● **How to complete this task**: Examine each line of the listing below. Copy those in which the string "shoulder" appears.

● **Task inputs**:
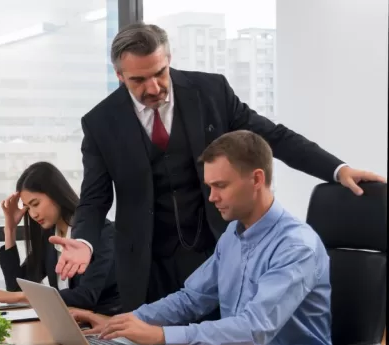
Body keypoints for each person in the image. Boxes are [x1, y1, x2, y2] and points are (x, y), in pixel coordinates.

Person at [51, 23, 386, 313]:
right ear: (119, 75)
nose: (153, 88)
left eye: (159, 73)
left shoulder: (211, 92)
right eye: (139, 80)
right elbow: (94, 199)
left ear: (168, 61)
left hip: (215, 251)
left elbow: (273, 136)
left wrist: (337, 169)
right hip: (146, 264)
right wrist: (86, 243)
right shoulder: (100, 122)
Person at [73, 131, 332, 345]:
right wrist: (126, 322)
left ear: (257, 179)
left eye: (220, 186)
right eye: (209, 187)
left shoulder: (295, 246)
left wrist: (161, 336)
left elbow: (253, 329)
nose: (211, 197)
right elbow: (191, 298)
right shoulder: (233, 236)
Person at [0, 162, 121, 316]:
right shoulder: (50, 235)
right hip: (71, 323)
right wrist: (10, 229)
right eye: (28, 208)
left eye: (35, 204)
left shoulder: (99, 232)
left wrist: (21, 297)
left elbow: (86, 297)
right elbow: (16, 289)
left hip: (105, 325)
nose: (33, 214)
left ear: (56, 194)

● **The completed task**:
left shoulder: (211, 92)
right shoulder: (100, 122)
left shoulder: (295, 246)
right shoulder: (233, 236)
right shoulder: (50, 235)
left shoulder: (99, 232)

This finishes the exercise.